··· Recorded data

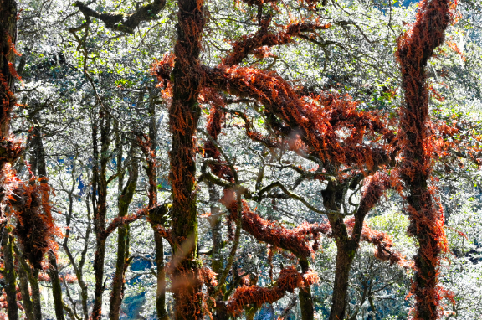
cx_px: 224
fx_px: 882
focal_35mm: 66
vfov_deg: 20.4
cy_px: 85
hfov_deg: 30.5
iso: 200
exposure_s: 1/50
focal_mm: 38
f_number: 6.3
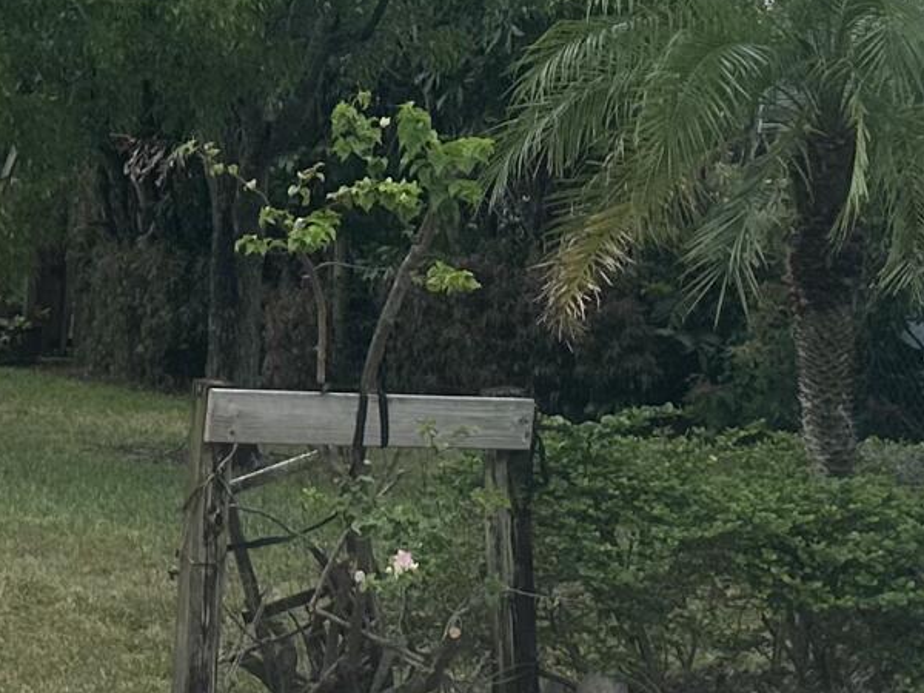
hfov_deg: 15.6
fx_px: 3203
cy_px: 433
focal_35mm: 120
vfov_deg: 12.3
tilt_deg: -4.8
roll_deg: -2.3
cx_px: -285
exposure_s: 1/215
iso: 64
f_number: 1.78
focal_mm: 6.86
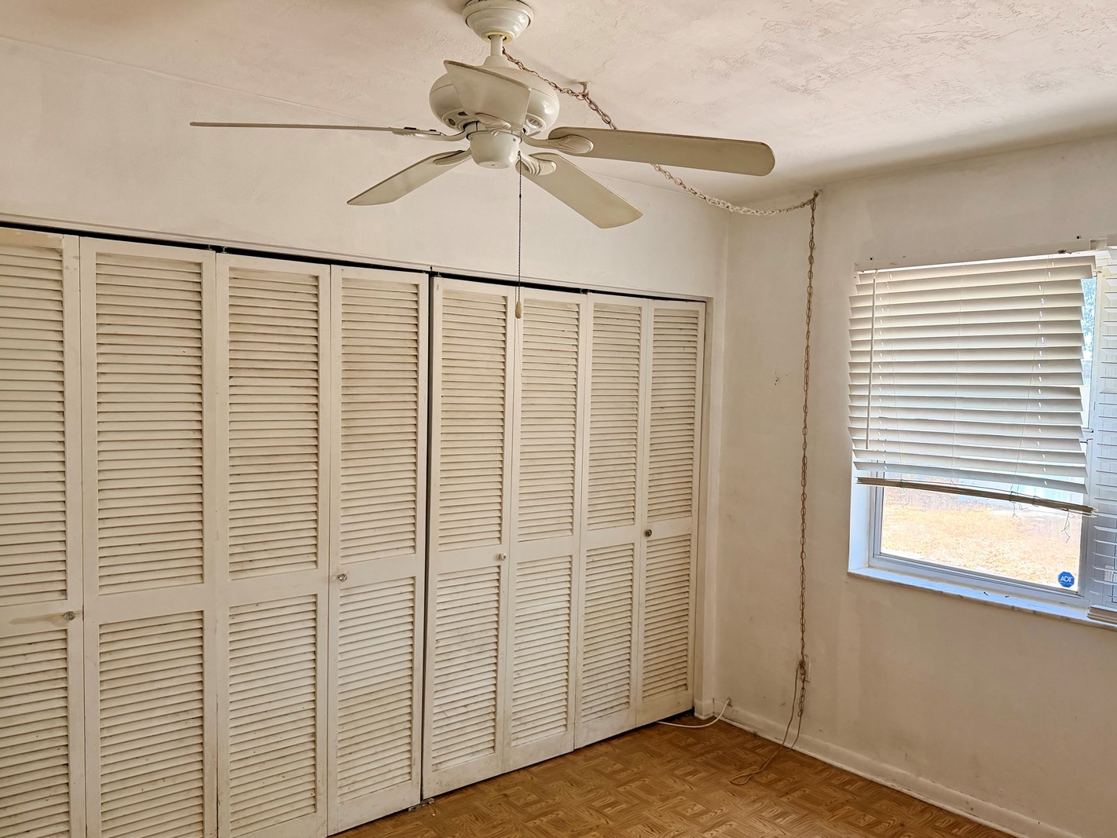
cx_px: 587
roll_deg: -1.5
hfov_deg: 65.3
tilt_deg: -2.2
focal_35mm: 27
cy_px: 427
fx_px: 871
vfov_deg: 51.4
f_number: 1.78
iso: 200
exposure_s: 1/138
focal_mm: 6.76
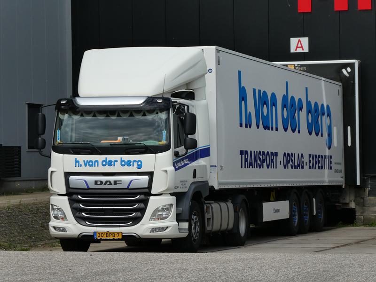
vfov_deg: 10.4
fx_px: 1553
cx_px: 188
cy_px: 141
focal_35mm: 143
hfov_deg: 13.8
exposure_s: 1/640
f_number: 5.4
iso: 80
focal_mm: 25.6
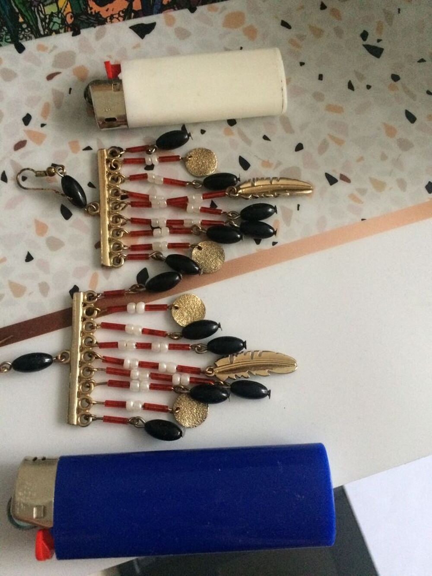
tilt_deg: -77.6
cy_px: 288
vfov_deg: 61.7
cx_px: 216
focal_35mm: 29
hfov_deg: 48.2
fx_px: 482
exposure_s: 1/25
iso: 250
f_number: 2.2
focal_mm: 4.15
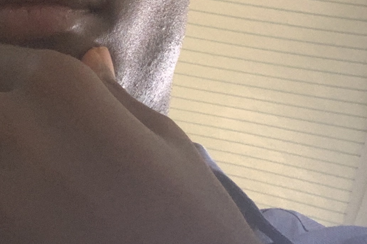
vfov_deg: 13.3
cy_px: -57
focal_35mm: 100
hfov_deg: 20.3
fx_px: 1019
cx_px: 94
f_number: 2.2
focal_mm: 2.87
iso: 320
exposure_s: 1/57
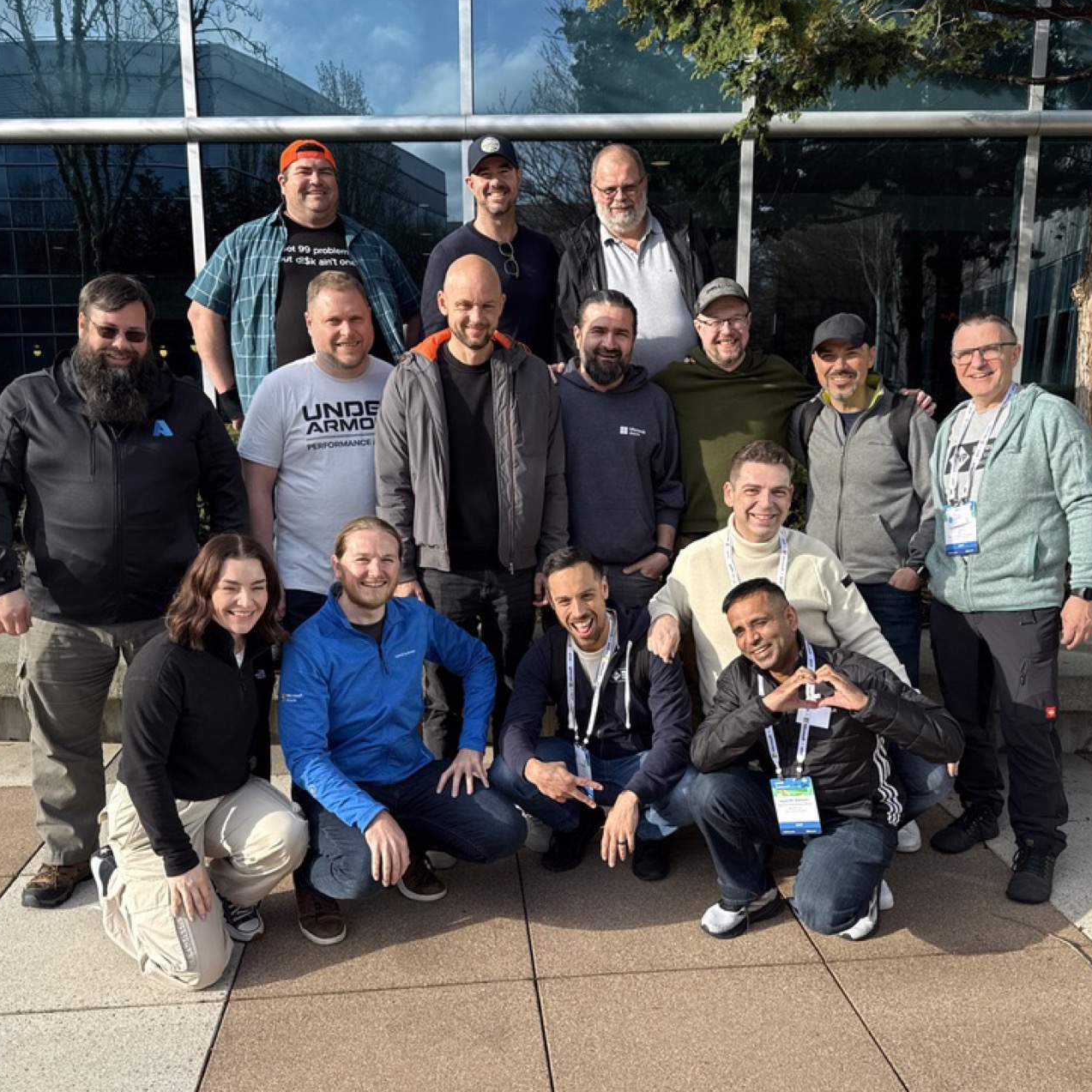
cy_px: 573
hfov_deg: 54.0
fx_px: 1071
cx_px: 570
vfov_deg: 54.0
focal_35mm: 30
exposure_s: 1/1437
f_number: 1.78
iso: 80
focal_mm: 6.76
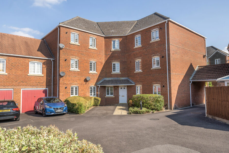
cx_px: 114
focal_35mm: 24
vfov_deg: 53.1
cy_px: 76
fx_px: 153
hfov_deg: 73.7
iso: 400
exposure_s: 1/800
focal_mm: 16
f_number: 8
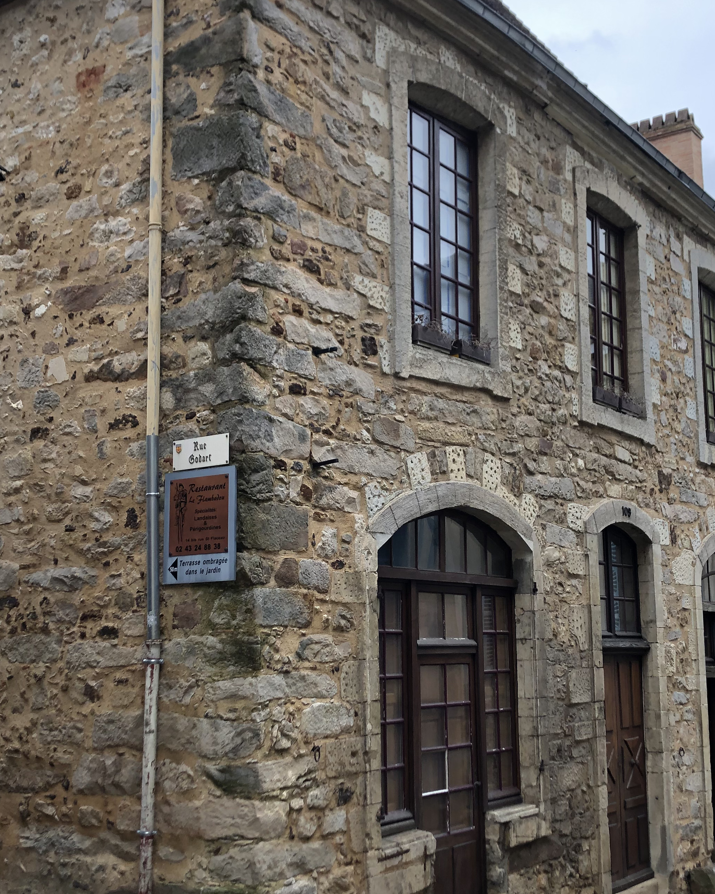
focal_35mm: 43
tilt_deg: +10.2
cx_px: 401
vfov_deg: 42.9
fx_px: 1137
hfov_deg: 34.9
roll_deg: +1.5
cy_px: 465
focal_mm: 4
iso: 20
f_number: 1.8
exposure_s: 1/335
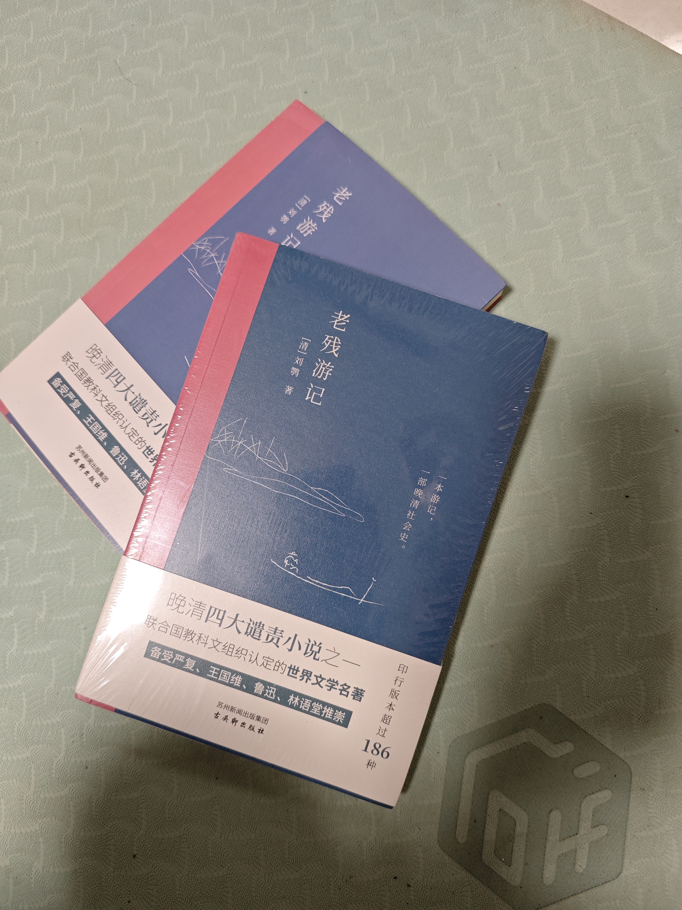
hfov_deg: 58.9
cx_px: 341
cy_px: 455
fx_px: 604
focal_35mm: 23
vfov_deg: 73.9
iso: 200
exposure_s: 1/100
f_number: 1.6
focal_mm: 6.55
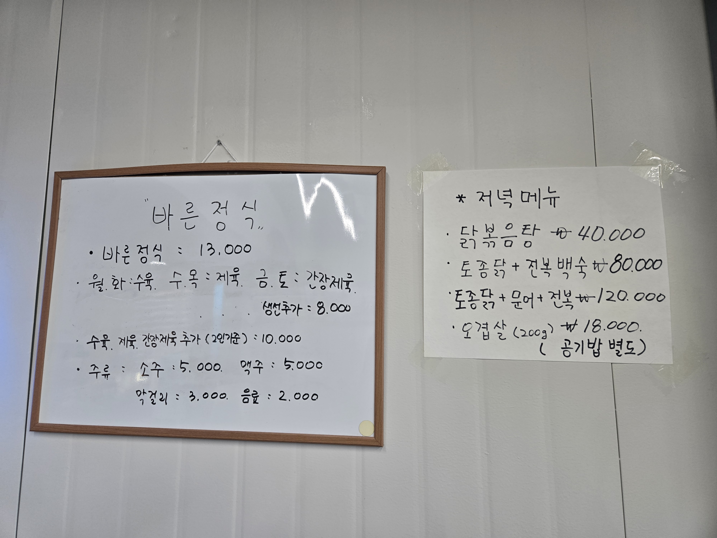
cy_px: 269
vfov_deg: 58.9
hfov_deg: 73.9
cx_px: 358
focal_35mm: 23
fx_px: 476
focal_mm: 5.4
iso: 125
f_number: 1.8
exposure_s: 1/120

······

#### Exercise brief
The answer must match the entries above line for line, with the pictures dropped.

#### Answer space
cx_px: 224
fx_px: 882
focal_35mm: 66
vfov_deg: 20.4
cy_px: 85
hfov_deg: 30.5
iso: 200
exposure_s: 1/50
focal_mm: 38
f_number: 6.3
hfov_deg: 15.6
fx_px: 3203
cy_px: 433
focal_35mm: 120
vfov_deg: 12.3
tilt_deg: -4.8
roll_deg: -2.3
cx_px: -285
exposure_s: 1/215
iso: 64
f_number: 1.78
focal_mm: 6.86
cx_px: 587
roll_deg: -1.5
hfov_deg: 65.3
tilt_deg: -2.2
focal_35mm: 27
cy_px: 427
fx_px: 871
vfov_deg: 51.4
f_number: 1.78
iso: 200
exposure_s: 1/138
focal_mm: 6.76
vfov_deg: 10.4
fx_px: 1553
cx_px: 188
cy_px: 141
focal_35mm: 143
hfov_deg: 13.8
exposure_s: 1/640
f_number: 5.4
iso: 80
focal_mm: 25.6
tilt_deg: -77.6
cy_px: 288
vfov_deg: 61.7
cx_px: 216
focal_35mm: 29
hfov_deg: 48.2
fx_px: 482
exposure_s: 1/25
iso: 250
f_number: 2.2
focal_mm: 4.15
vfov_deg: 13.3
cy_px: -57
focal_35mm: 100
hfov_deg: 20.3
fx_px: 1019
cx_px: 94
f_number: 2.2
focal_mm: 2.87
iso: 320
exposure_s: 1/57
cy_px: 573
hfov_deg: 54.0
fx_px: 1071
cx_px: 570
vfov_deg: 54.0
focal_35mm: 30
exposure_s: 1/1437
f_number: 1.78
iso: 80
focal_mm: 6.76
cx_px: 114
focal_35mm: 24
vfov_deg: 53.1
cy_px: 76
fx_px: 153
hfov_deg: 73.7
iso: 400
exposure_s: 1/800
focal_mm: 16
f_number: 8
focal_35mm: 43
tilt_deg: +10.2
cx_px: 401
vfov_deg: 42.9
fx_px: 1137
hfov_deg: 34.9
roll_deg: +1.5
cy_px: 465
focal_mm: 4
iso: 20
f_number: 1.8
exposure_s: 1/335
hfov_deg: 58.9
cx_px: 341
cy_px: 455
fx_px: 604
focal_35mm: 23
vfov_deg: 73.9
iso: 200
exposure_s: 1/100
f_number: 1.6
focal_mm: 6.55
cy_px: 269
vfov_deg: 58.9
hfov_deg: 73.9
cx_px: 358
focal_35mm: 23
fx_px: 476
focal_mm: 5.4
iso: 125
f_number: 1.8
exposure_s: 1/120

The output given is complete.